_Consigne_.
Extrayez sans aucune modification, depuis le texte sur les chefs d'orchestre, le passage qui s'ouvre sur les mots contenant « Et puis, en » et se clôt sur « Bach de Klemperer. ».

_Extrait fourni_.
↓
Oui, Klemperer est souvent hiératique, parfois complètement à côté du sujet (concertos brandebourgeois de Bach), ou comme statique (dans un Cosi fan tutte privé de substance dramatique). Et puis, souvent, il vous prend à la gorge, vous impose sa lenteur qui n’est pas absence de mouvement, creuse la partition jusqu’à la sève (les symphonies de Beethoven, Schumann, Brahms, même une étonnante symphonie de Franck !). Parfois c’est la surprise, foudroyante

La 25ème symphonie de Mozart, la plus agitée, la plus Sturm und Drang, de toute la discographie !

C’est le même Klemperer qui, dans Beethoven, vide Fidelio de tout élan et insuffle, au contraire, à la Missa solemnis une énergie, un rayonnement spirituel inégalés :

https://www.youtube.com/watch?v=-9MIiIo0dUA

Et puis, en dehors de tous autres critères, existe-t-il plus haute vision de la Passion selon St Matthieu de Bach ?

Dietrich Fischer-Dieskau nous avait confié, lorsque France-Musique était allé célébrer son 70ème anniversaire dans les studios de la RIAS à Berlin, que l’enregistrement de cette Passion avait été un chemin de croix pour tous les interprètes, Klemperer n’étant pas dans ses meilleurs jours à cause de sa santé. C’est Wilhelm Pitz, le chef de choeur attitré de Bayreuth, qui officiait alors à la tête des choeurs anglais, et c’est à lui qu’en réalité se fièrent solistes, choristes et même musiciens pour faire tenir le tout ensemble…Il n’empêche, c’est bien le Bach de Klemperer.

John Barbirolli, c’est autre chose. C’est une manière d’aborder les grandes arches symphoniques (Brahms, Mahler) comme des fleuves au cours changeant, tour à tour tempétueux ou languide. Donc d’assumer des tempos alentis, contrastés, là où la plupart de ses confrères pressent le pas, confondant souvent vitesse et vivacité, mouvement et animation. Le Sibelius du chef italo-britannique est sans doute celui qui évoque au plus près les immensités de la Carélie, forêts et lacs à perpétuité.
↑
_Données extraites_.
↓
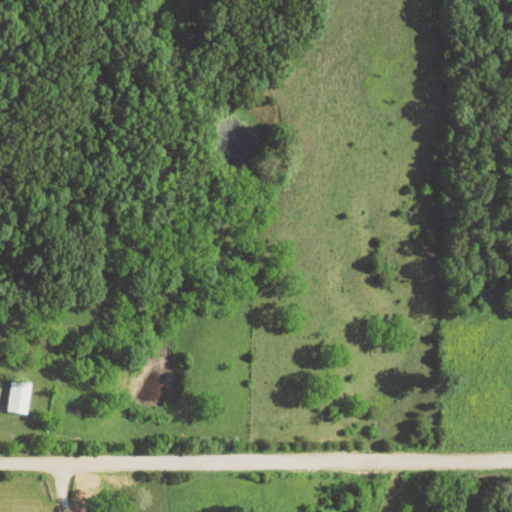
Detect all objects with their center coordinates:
building: (17, 397)
road: (256, 465)
road: (63, 489)
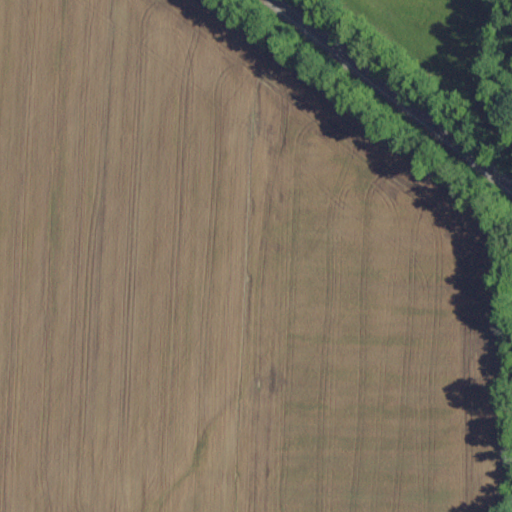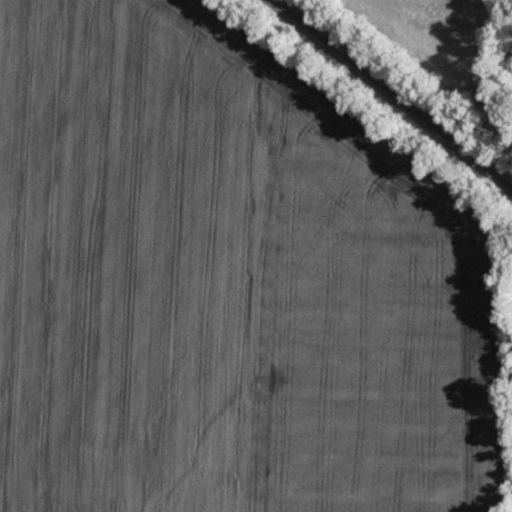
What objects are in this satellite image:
railway: (379, 100)
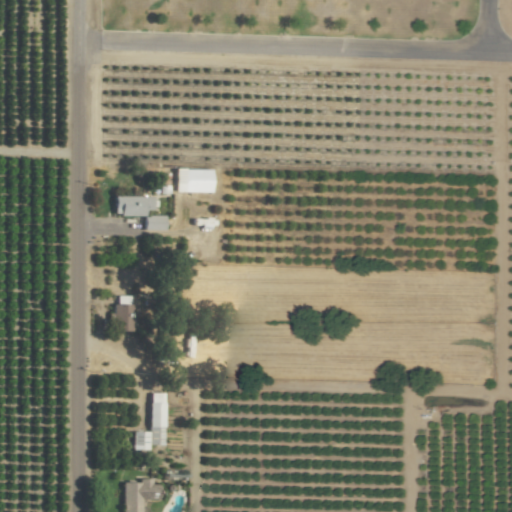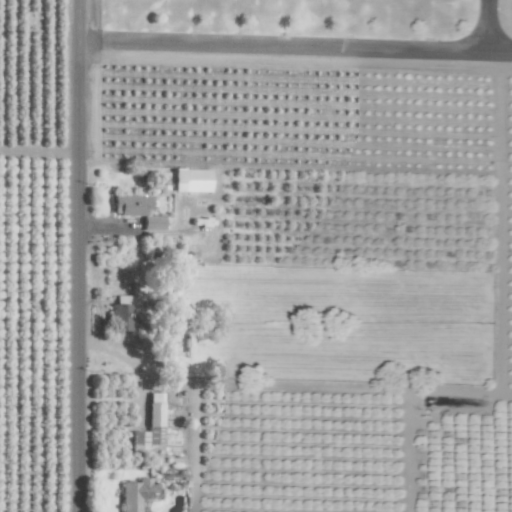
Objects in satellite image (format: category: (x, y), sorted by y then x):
road: (471, 26)
road: (300, 46)
building: (191, 180)
building: (130, 205)
building: (152, 223)
road: (88, 256)
crop: (256, 256)
building: (119, 313)
building: (162, 356)
building: (149, 425)
building: (135, 494)
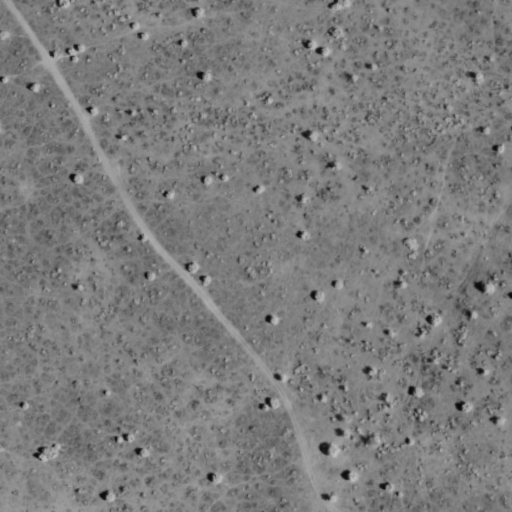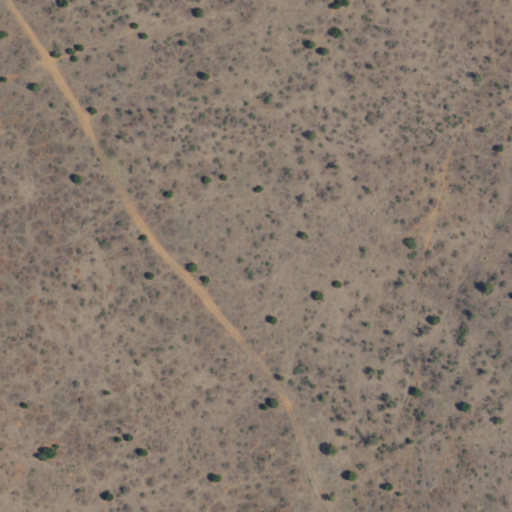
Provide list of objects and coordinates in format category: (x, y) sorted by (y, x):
road: (170, 270)
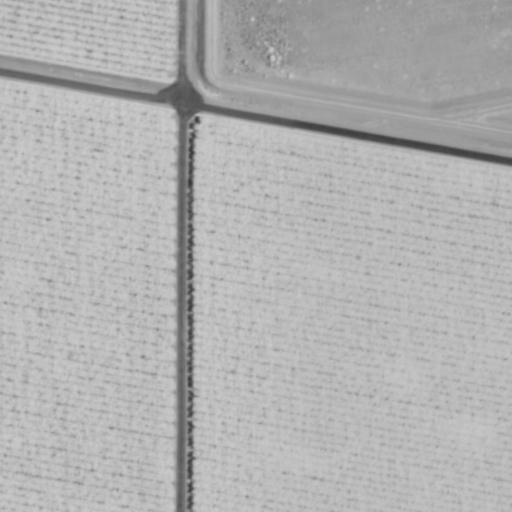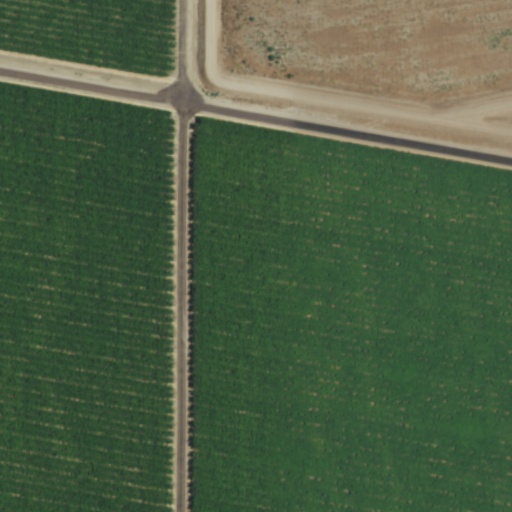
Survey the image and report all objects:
crop: (256, 256)
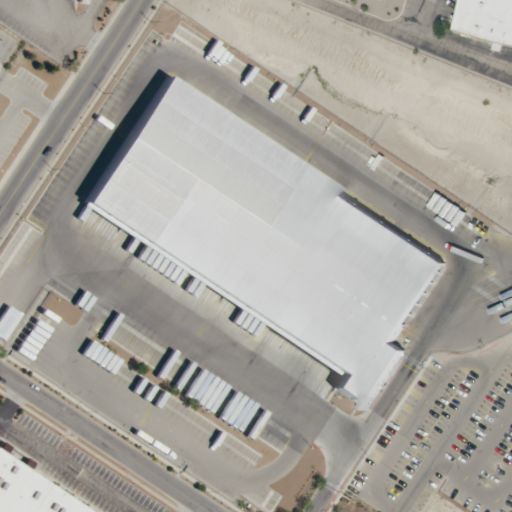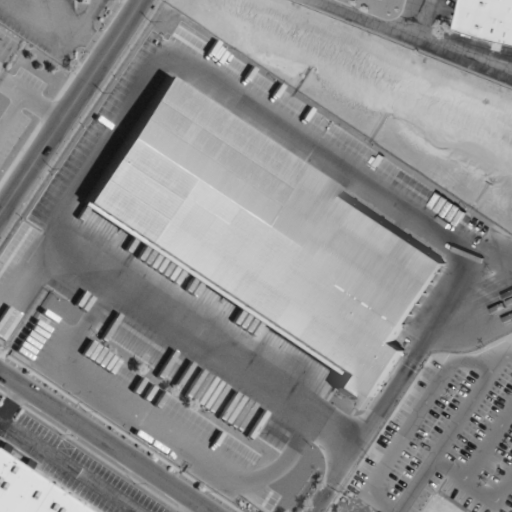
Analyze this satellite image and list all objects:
road: (30, 6)
road: (419, 19)
building: (487, 19)
road: (40, 21)
building: (487, 21)
road: (77, 31)
road: (415, 39)
road: (11, 86)
road: (43, 105)
road: (69, 106)
road: (12, 112)
building: (267, 237)
building: (267, 238)
road: (464, 361)
road: (240, 370)
road: (11, 401)
road: (106, 441)
road: (92, 483)
building: (28, 492)
building: (29, 494)
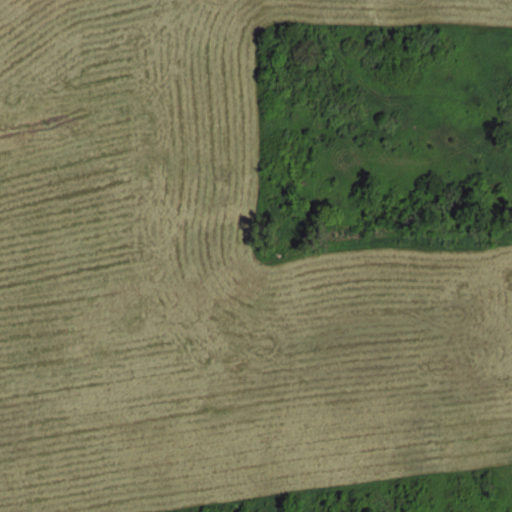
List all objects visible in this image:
crop: (256, 256)
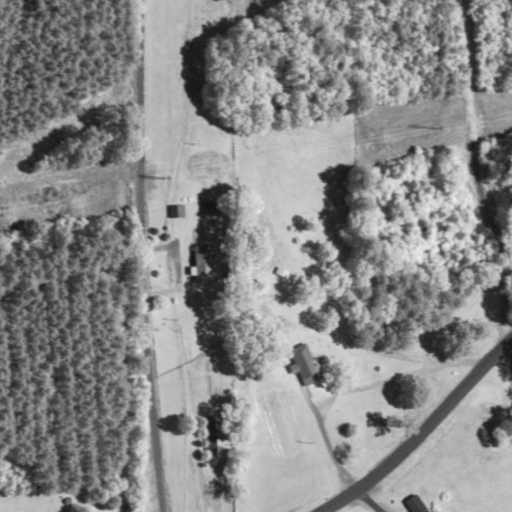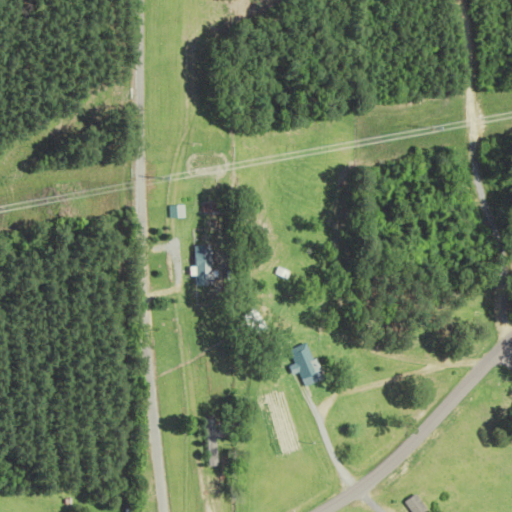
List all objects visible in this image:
road: (146, 256)
building: (203, 265)
road: (511, 348)
building: (304, 364)
road: (426, 435)
road: (376, 500)
building: (418, 505)
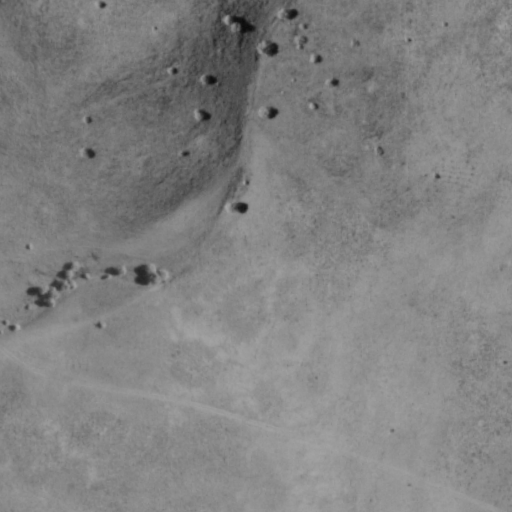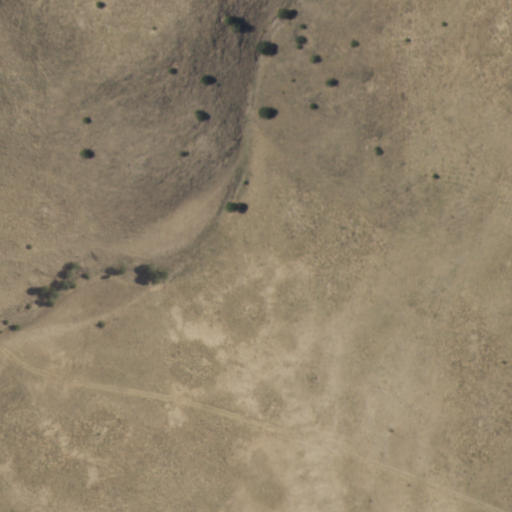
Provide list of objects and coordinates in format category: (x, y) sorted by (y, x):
road: (201, 408)
road: (339, 450)
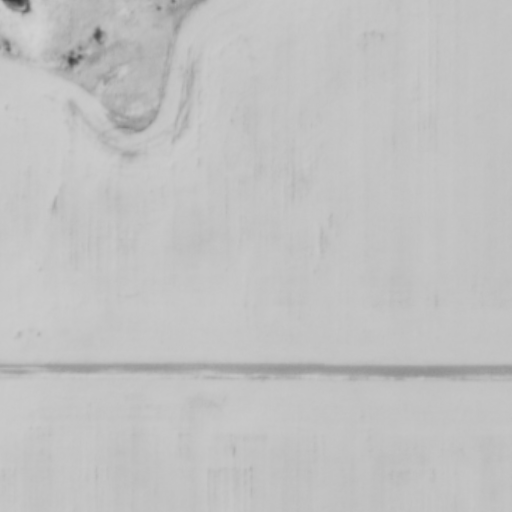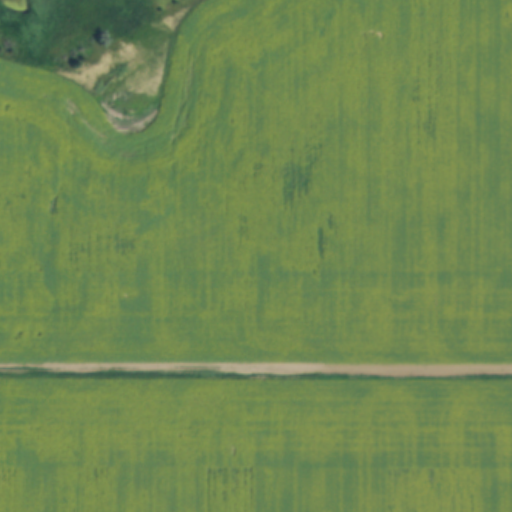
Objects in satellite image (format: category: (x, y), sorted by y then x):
road: (256, 369)
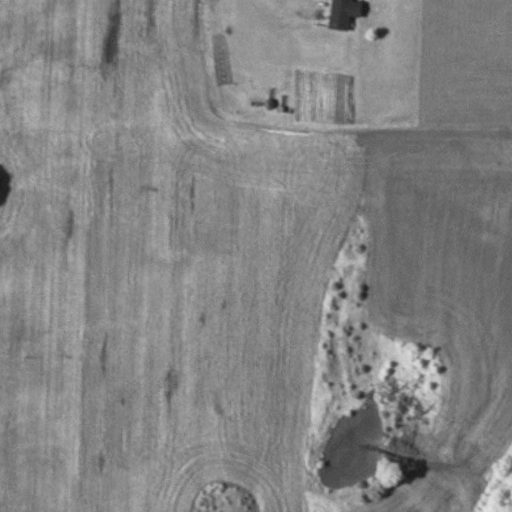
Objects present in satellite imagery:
road: (369, 1)
building: (342, 15)
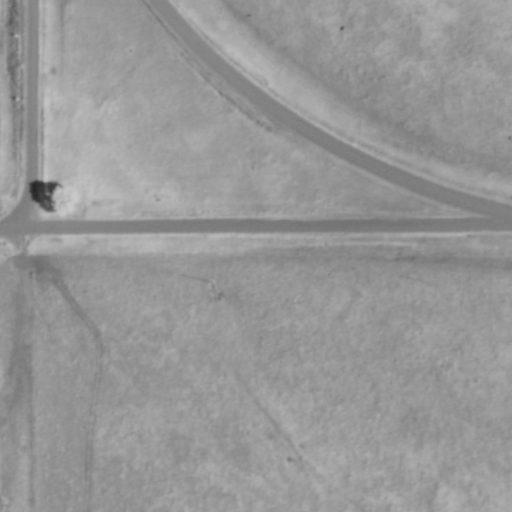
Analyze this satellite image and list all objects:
road: (33, 114)
road: (317, 135)
road: (255, 229)
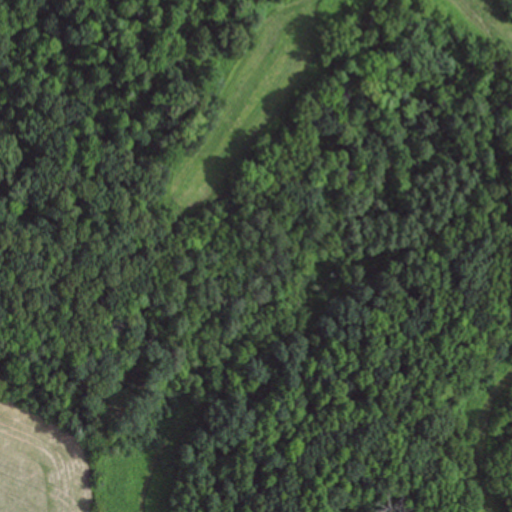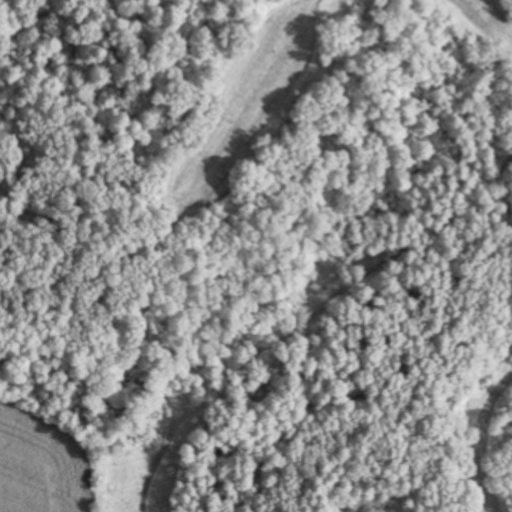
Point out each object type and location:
crop: (44, 456)
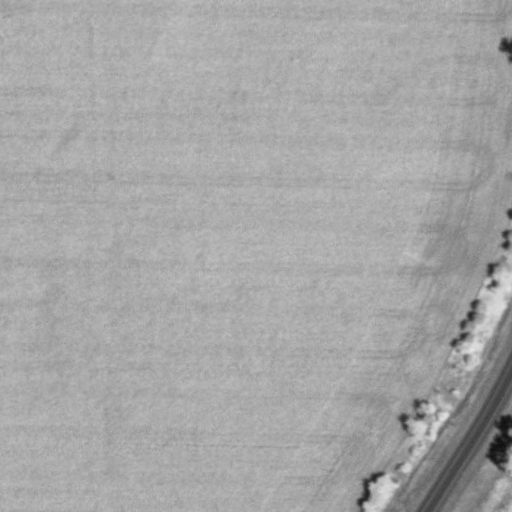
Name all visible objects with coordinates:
↑
_Réponse complète_.
Et puis, en dehors de tous autres critères, existe-t-il plus haute vision de la Passion selon St Matthieu de Bach ?

Dietrich Fischer-Dieskau nous avait confié, lorsque France-Musique était allé célébrer son 70ème anniversaire dans les studios de la RIAS à Berlin, que l’enregistrement de cette Passion avait été un chemin de croix pour tous les interprètes, Klemperer n’étant pas dans ses meilleurs jours à cause de sa santé. C’est Wilhelm Pitz, le chef de choeur attitré de Bayreuth, qui officiait alors à la tête des choeurs anglais, et c’est à lui qu’en réalité se fièrent solistes, choristes et même musiciens pour faire tenir le tout ensemble…Il n’empêche, c’est bien le Bach de Klemperer.